Source document:
------------------------------------------------------------

- Arcade flyer depicting protagonist Jin Kazama (center), Eddy Gordo (right), Hwoarang (bottom), Ling Xiaoyu (left), and Ogre in the background
- Developer: Namco
- Publishers: Namco PlayStationNA: Namco Hometek; EU: Sony Computer Entertainment;
- Directors: Masahiro Kimoto Masamichi Abe Yutaka Kounoe Katsuhiro Harada
- Producer: Hajime Nakatani
- Designers: Masahiro Kimoto Katsuhiro Harada
- Programmer: Masanori Yamada
- Artist: Yoshinari Mizushima
- Composers: Nobuyoshi Sano Keiichi Okabe
- Series: Tekken
- Platforms: Arcade; PlayStation;
- Release: Arcade JP/NA: March 1997; PlayStation JP: March 26, 1998; NA: May 1, 1998; EU: September 12, 1998;
- Genres: Fighting, beat 'em up
- Modes: Single-player, multiplayer
- Arcade system: Namco System 12

= Tekken 3 =

1997 video game

Tekken 3 (鉄拳3) is a 1997 fighting game developed and published by Namco. It is the third installment in the Tekken series and the first game built on the Namco System 12 arcade hardware. The game takes place nineteen years after Tekken 2 (1995) and features a largely new cast of characters, including the debut of several staple characters such as Jin Kazama, Ling Xiaoyu and Bryan Fury, and adds a sidestepping ability to every character. Tekken 3 was ported to the PlayStation in 1998 with additional content, including a beat 'em up mode called Tekken Force.

The game was a major hit for both arcades and consoles, selling 35,000 arcade units and 8.36 million PlayStation copies worldwide, making Tekken 3 the fifth best-selling PlayStation game. Since its release, Tekken 3 has been cited as one of the greatest games of all time. It was followed by Tekken Tag Tournament (1999) and its direct sequel, Tekken 4 (2001). Later, Tekken 3's arcade version was included within Tekken 5 on PlayStation 2, while the console port was re-released as part of Sony's PlayStation Classic.

------------------------------------------------------------

Data provided:
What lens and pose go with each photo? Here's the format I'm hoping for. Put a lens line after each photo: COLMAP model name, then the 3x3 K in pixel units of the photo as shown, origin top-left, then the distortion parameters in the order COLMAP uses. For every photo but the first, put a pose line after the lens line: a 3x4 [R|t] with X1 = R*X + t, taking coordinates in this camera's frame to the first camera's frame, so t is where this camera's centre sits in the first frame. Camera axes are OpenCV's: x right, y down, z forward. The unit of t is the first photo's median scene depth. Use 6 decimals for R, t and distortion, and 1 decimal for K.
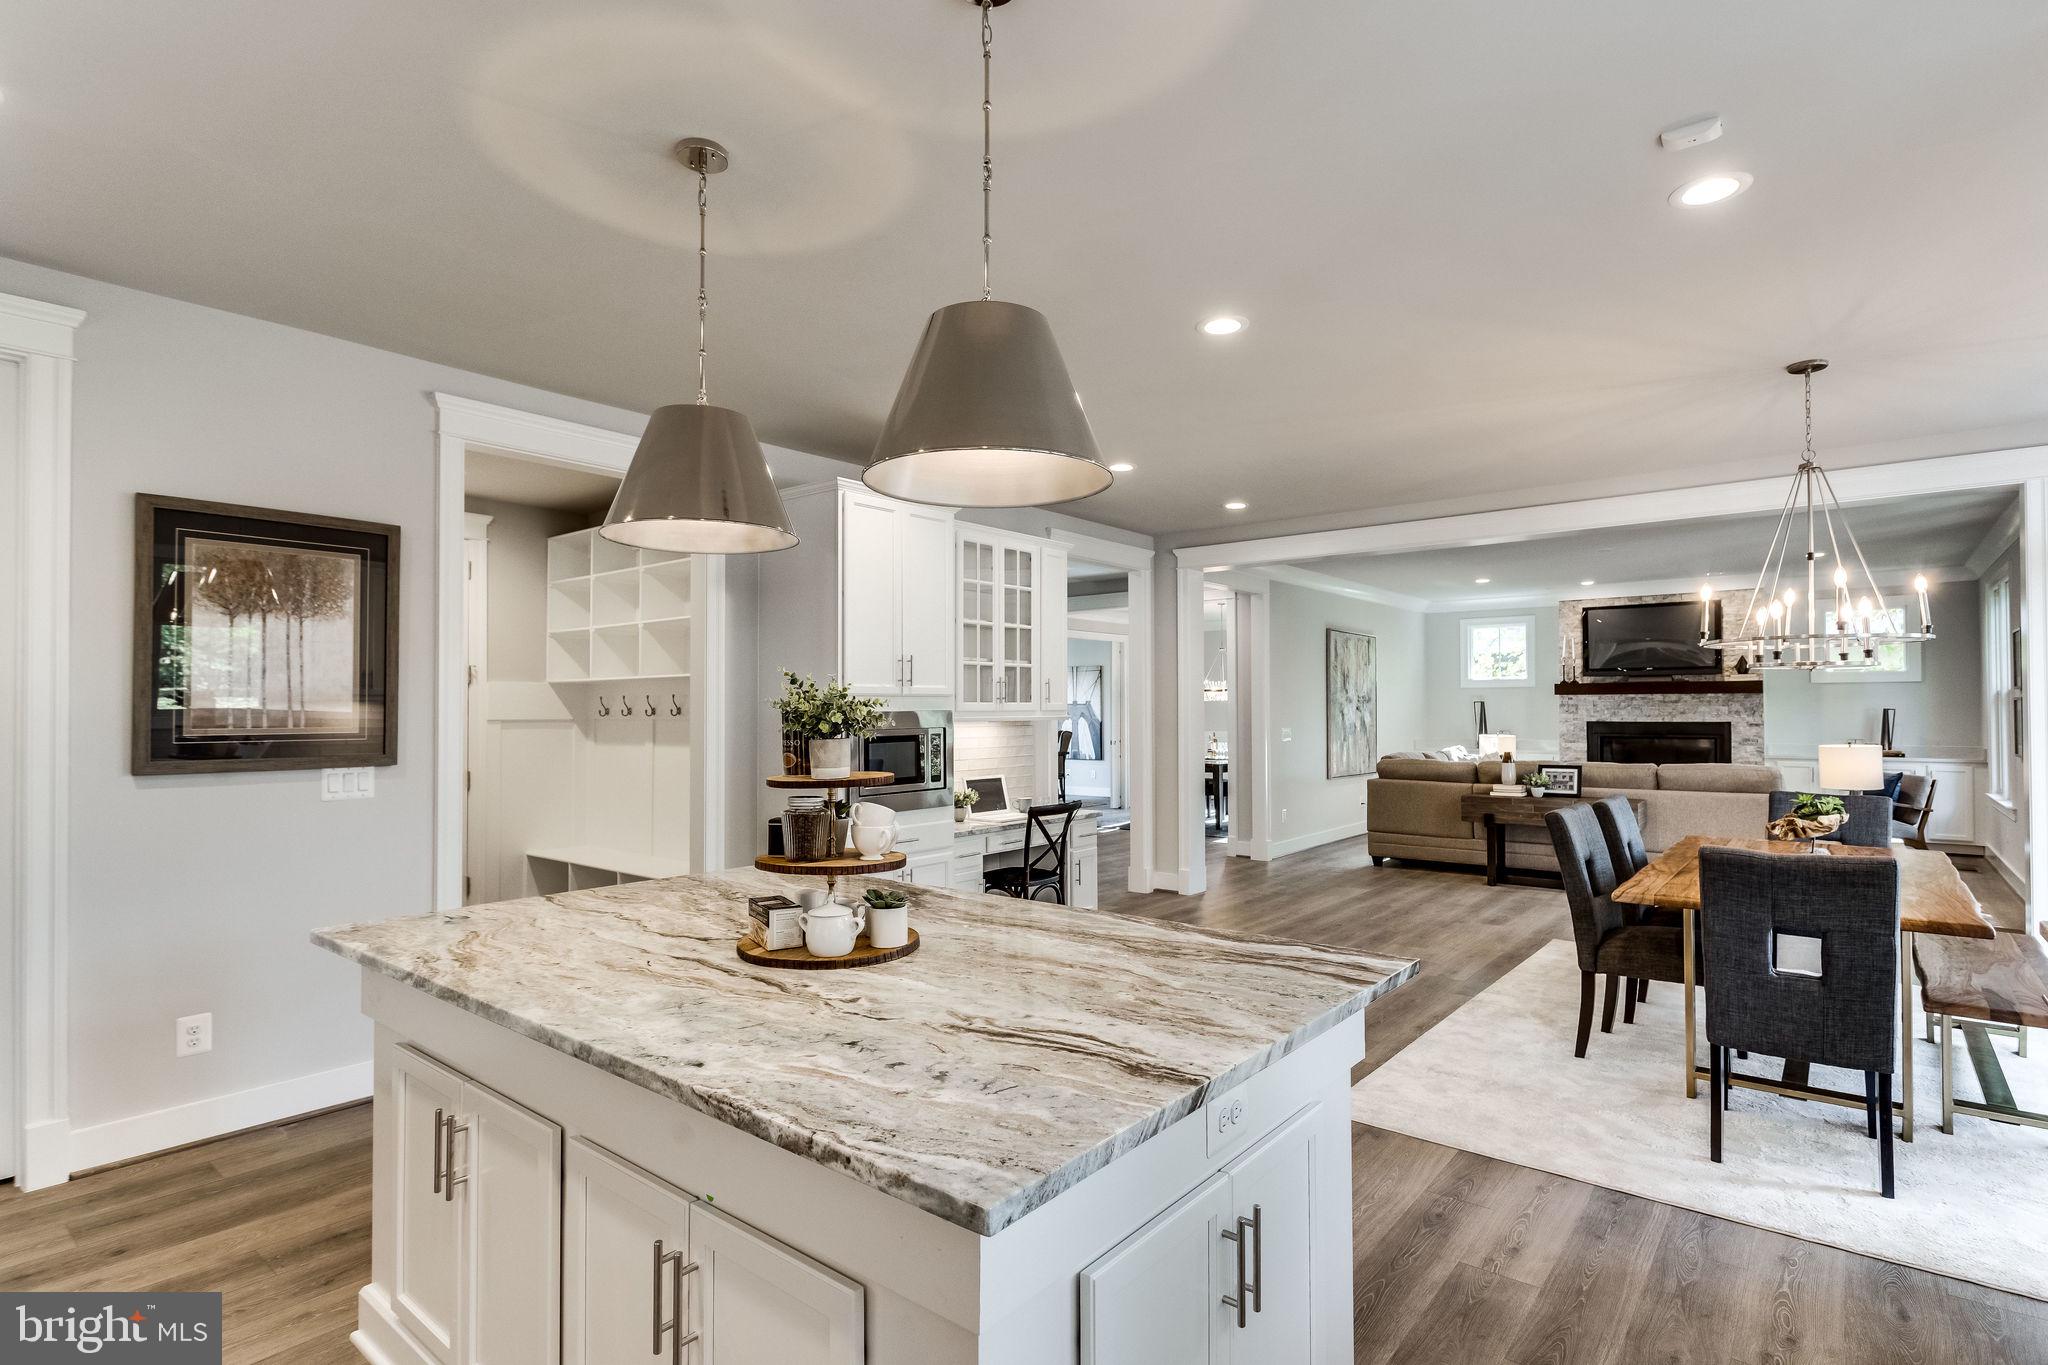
lens RADIAL K [[1011.3, 0, 1024.0], [0, 1011.3, 682.5], [0, 0, 1]] dist [0.002211, 0.000234]
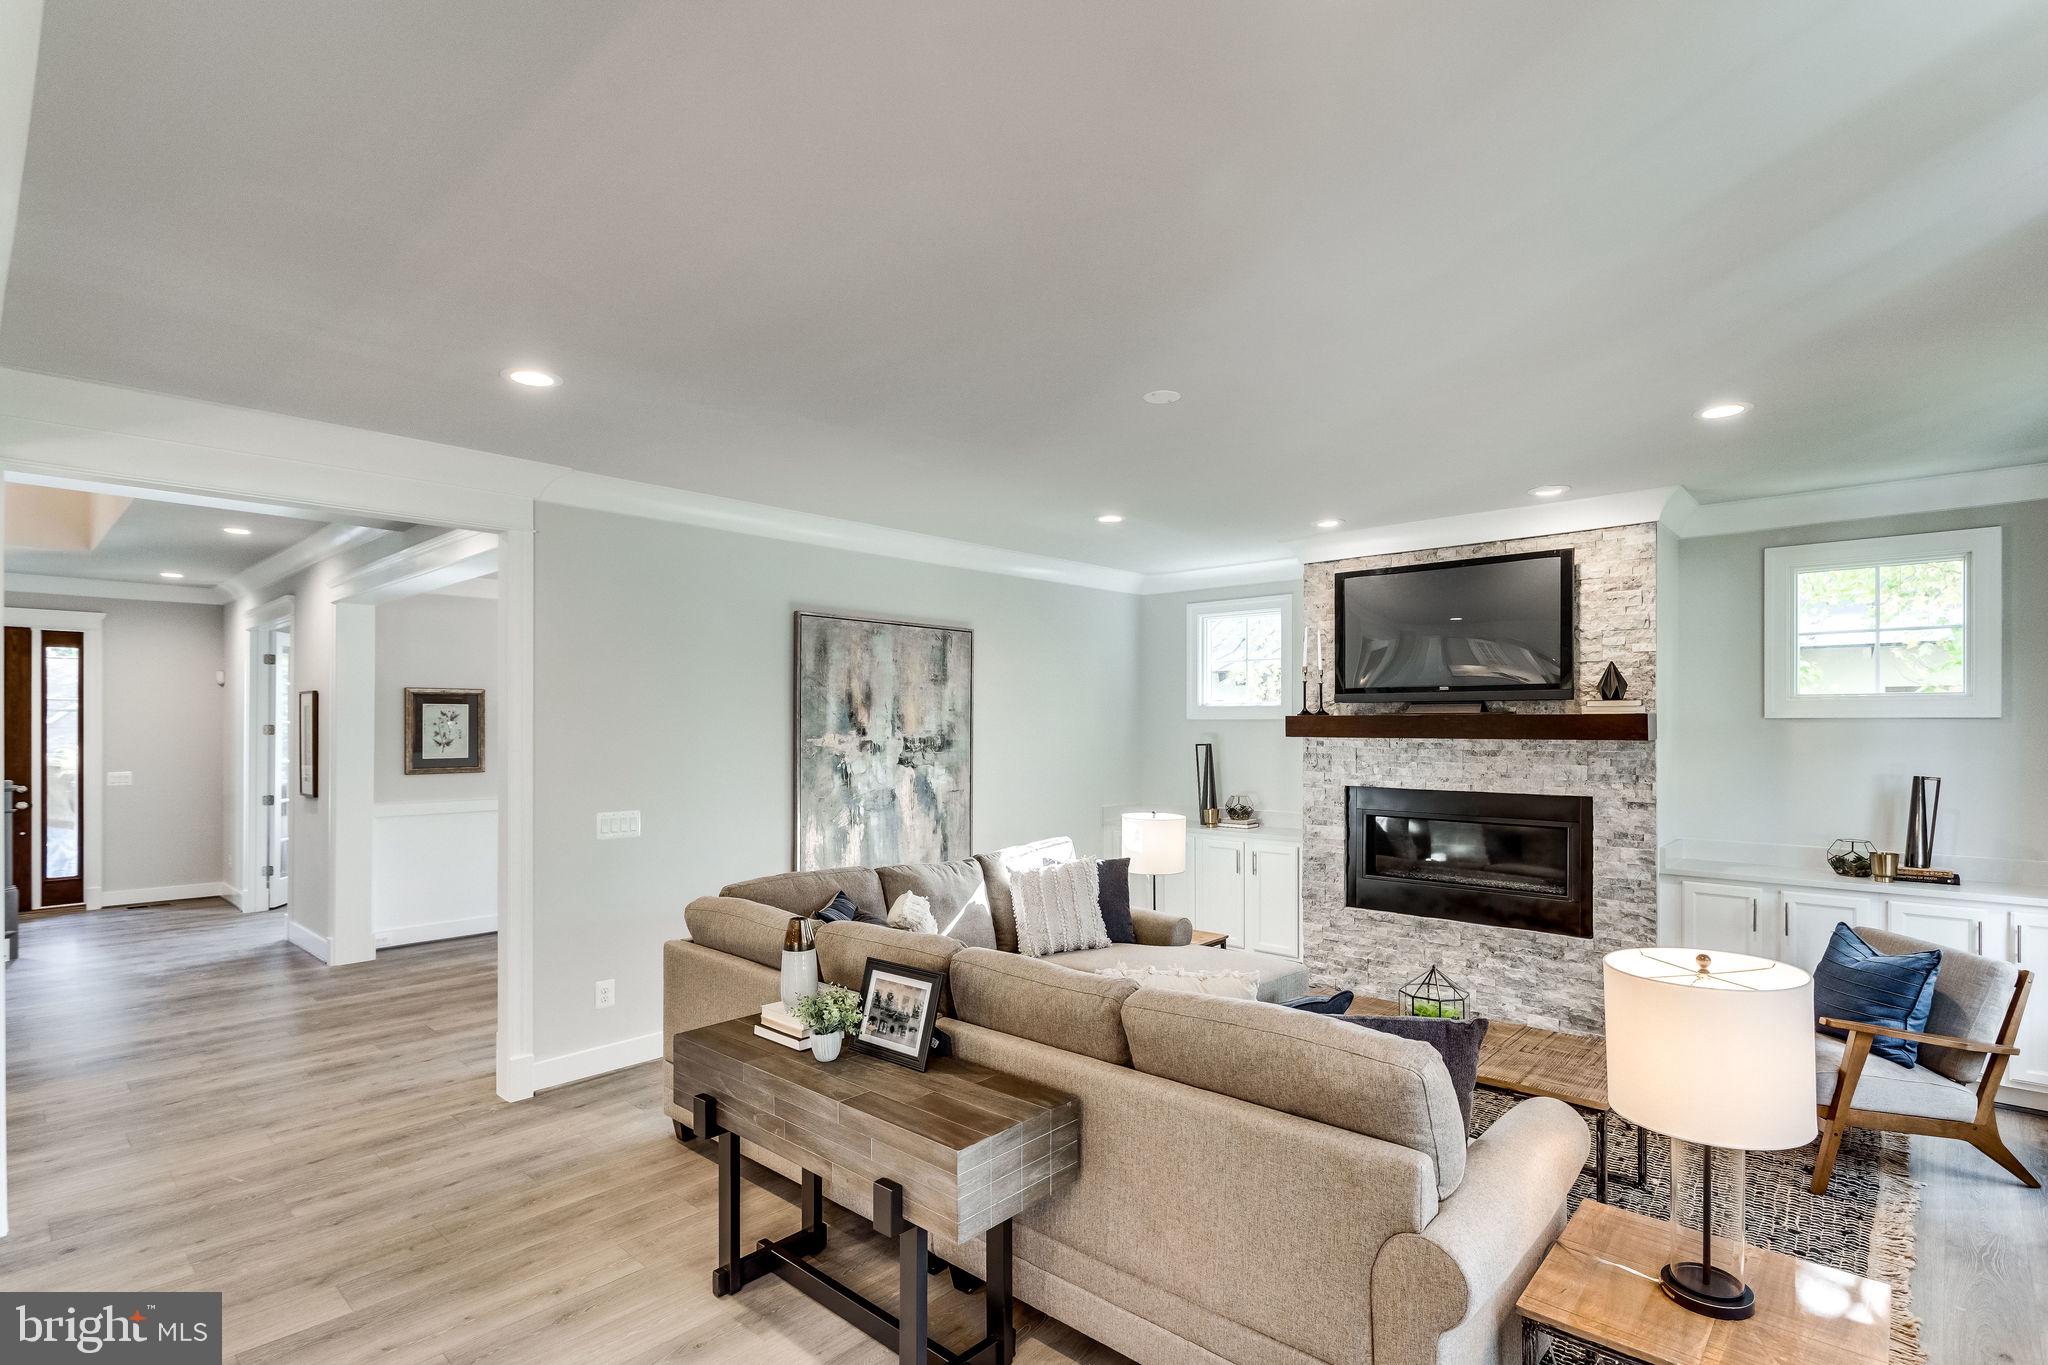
lens RADIAL K [[995.0, 0, 1033.9], [0, 995.0, 710.5], [0, 0, 1]] dist [0.002185, 0.000243]
pose [[0.998070, 0.001391, -0.062089, 0.452201], [-0.000494, 0.999895, 0.014468, -0.009843], [0.062103, -0.014410, 0.997966, 0.495711]]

------------------------------------------------------------

Your tasks:
A: Rewrite everything in the Tekken 3 text from "The game was" down to "Sony's PlayStation Classic.", putting "home systems" in place of "consoles".
B: According to the Tekken 3 text, how many PlayStation copies did the game sell worldwide?

Results in order:
A:
The game was a major hit for both arcades and home systems, selling 35,000 arcade units and 8.36 million PlayStation copies worldwide, making Tekken 3 the fifth best-selling PlayStation game. Since its release, Tekken 3 has been cited as one of the greatest games of all time. It was followed by Tekken Tag Tournament (1999) and its direct sequel, Tekken 4 (2001). Later, Tekken 3's arcade version was included within Tekken 5 on PlayStation 2, while the console port was re-released as part of Sony's PlayStation Classic.

B: 8.36 million copies.